Mary’s relationship to Christ is far more than clinical; it is literally pregnant with symbolism. All Christians agree that Christ is the New Adam, in whom the human race finds a second chance at grace. That makes Mary the New Eve. The first time around, Eve—the mother of all the living—was “taken out of her man.” (Gen. 2:23b) This time, it is the other way around. The New Adam is taken out of Eve. She becomes, not only the mother of all the living, but the mother of the living God, and all who live through him as children, miraculously born through the regenerating power of the Eucharist—“not by natural generation nor by human choice nor by a man’s decision but of God.” (John 1:13)
We should note that Jesus has no human father. He receives his whole humanity from Mary.
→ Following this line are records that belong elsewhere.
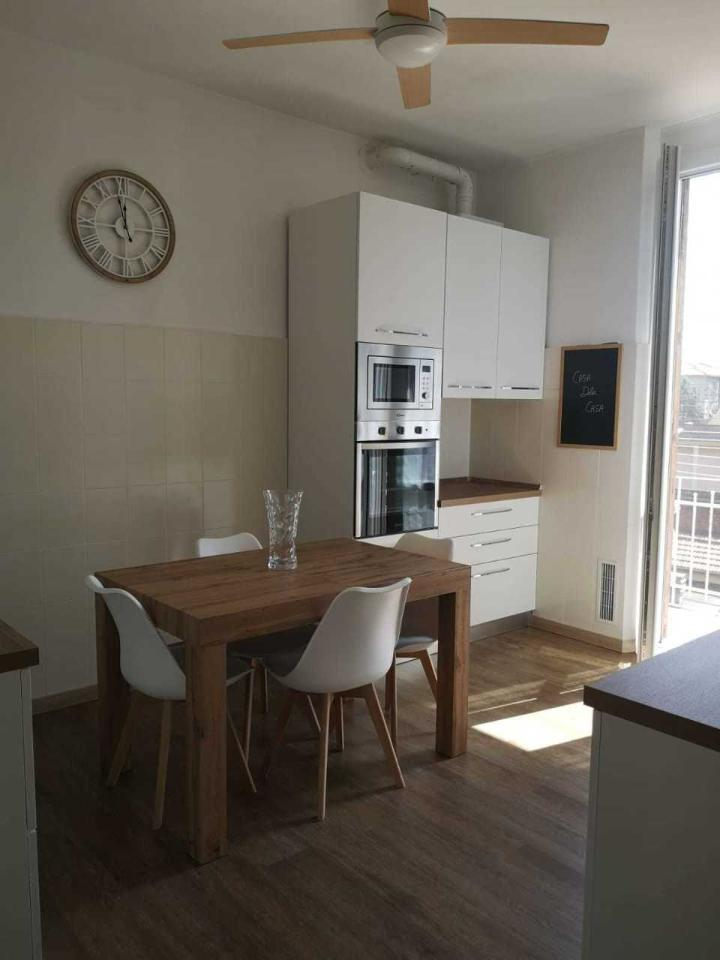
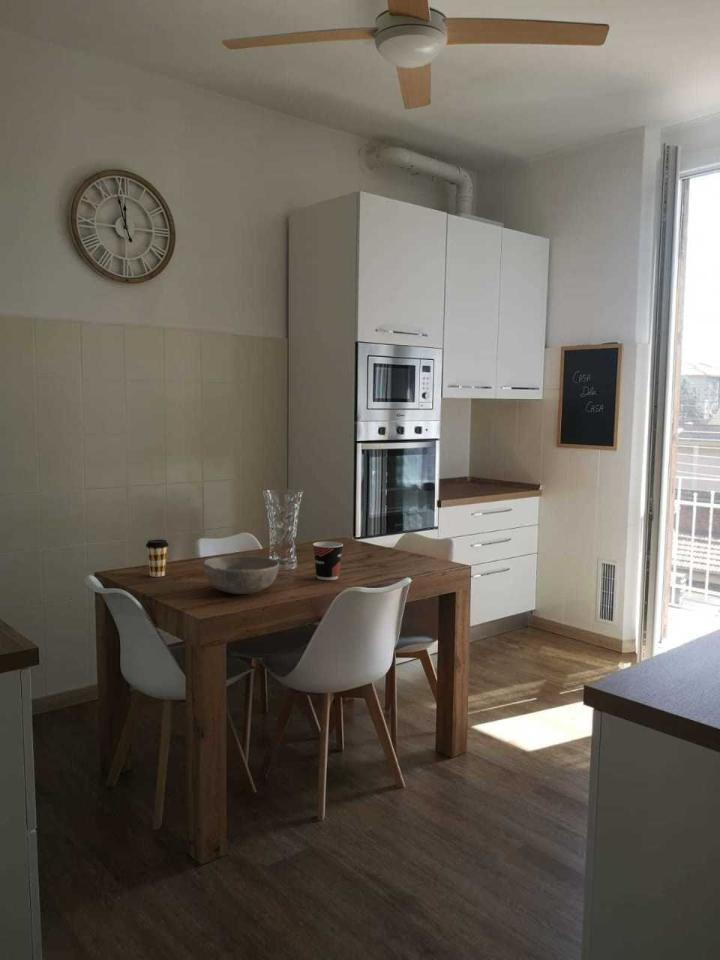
+ coffee cup [145,539,170,578]
+ cup [312,541,344,581]
+ bowl [202,555,280,595]
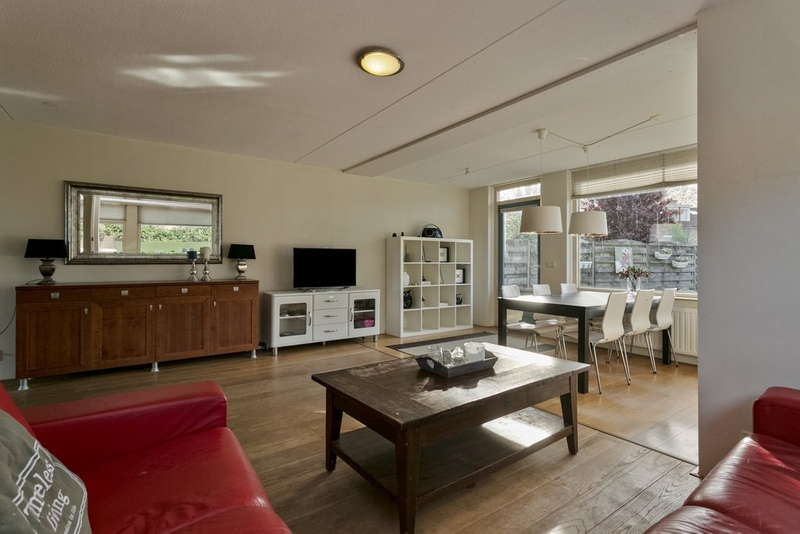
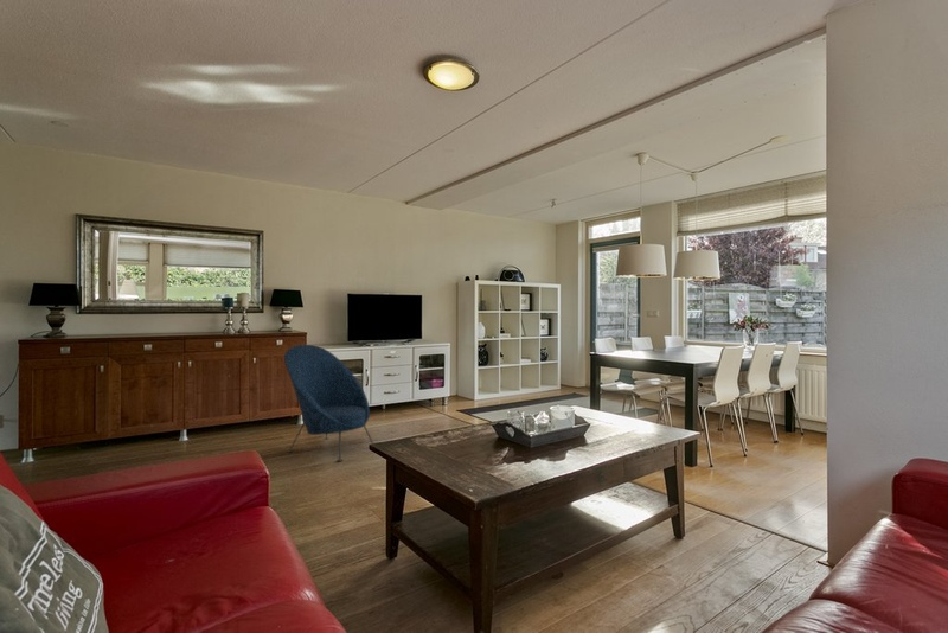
+ lounge chair [283,344,374,462]
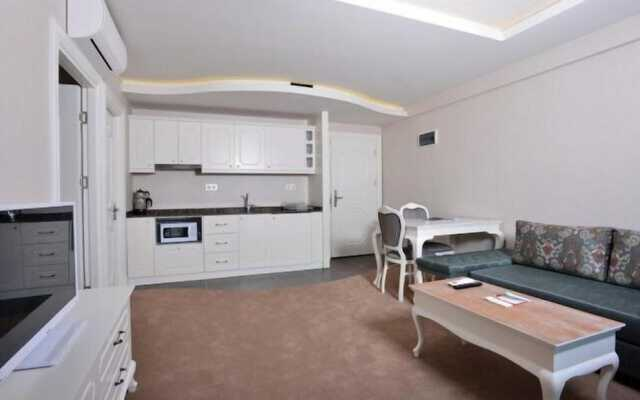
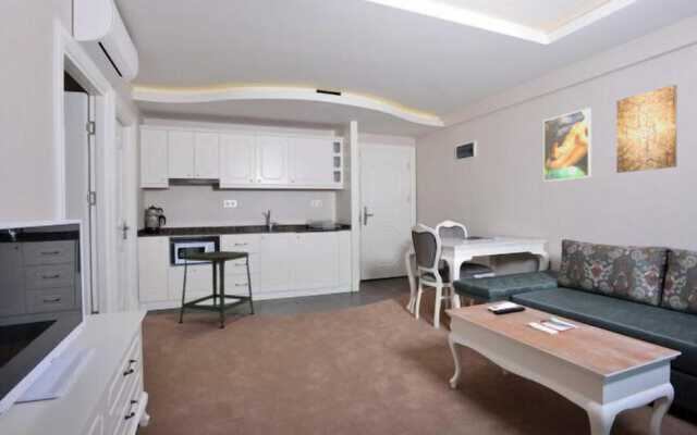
+ wall art [615,84,677,174]
+ stool [178,250,256,328]
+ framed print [542,107,592,183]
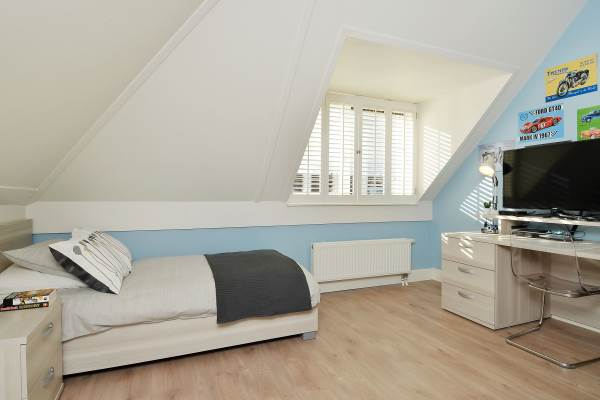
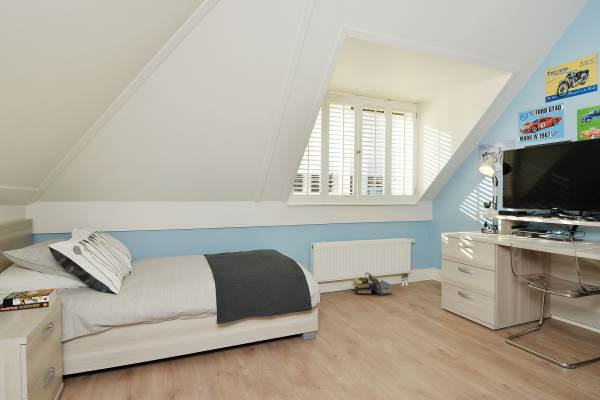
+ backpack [351,271,393,296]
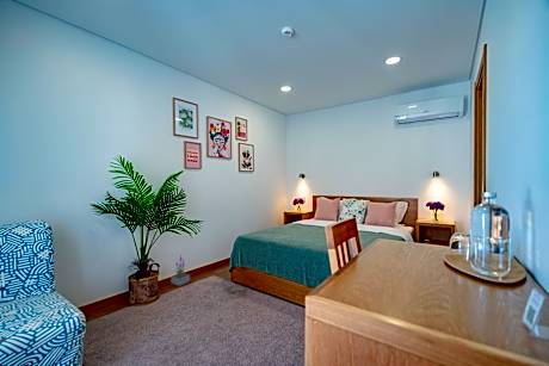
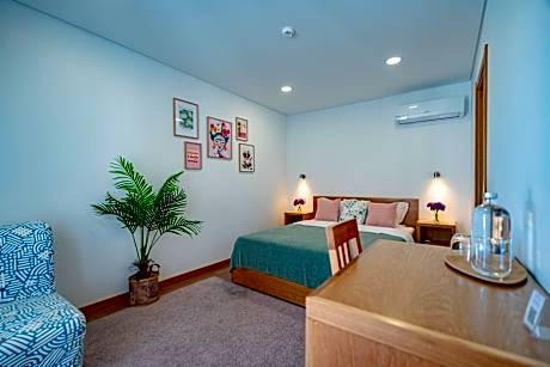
- potted plant [169,253,191,287]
It is she who, taken up by the power of the Holy Spirit, brings forth, wholly from her own body, the Flesh and Blood of Redemption in Jesus Christ. Long before Jesus ever discoursed on the Bread of Life, or uttered the words of institution at the first Eucharist, or laid hands on the apostles and breathed on them—indeed, long before he ever spoke a single word as a human being—Mary was one with him in Flesh and Blood; for he was flesh of her flesh, bone of her bones, blood of her blood. At the last supper in John’s Gospel, Jesus explains to his apostles (15:1-17) that as “branches” of the “true vine,” they can share in bringing people to the promise of eternal life he had announced in his “Bread of Life Discourse.” By Jesus’ time, many had come to believe that certain people—like Enoch (Gen. 5:24; Heb. 11:5; Sirach 49:14), Elijah (2 Kings 2:11-12), and Moses (The Assumption of Moses)—had been taken up into heaven by God. That is the point of the Transfiguration narratives (Matt. 17:1-8; Mark 9:2-8; Luke 9:28-36), where Moses and Elijah are represented as possessing glorified bodies. Through his Transfiguration in their presence, Jesus reveals that he is the source of resurrection, and that he can, indeed, deliver on his promise of it. Mary, therefore, is rightly venerated as our “life,” and our “hope,” as we pray in the Salve Regina; for she who shared from the first moments of the Incarnation what we acquire through the Eucharist—communion with Jesus in Flesh and Blood—has surely realized, even now, the promise of eternal life in its fullness.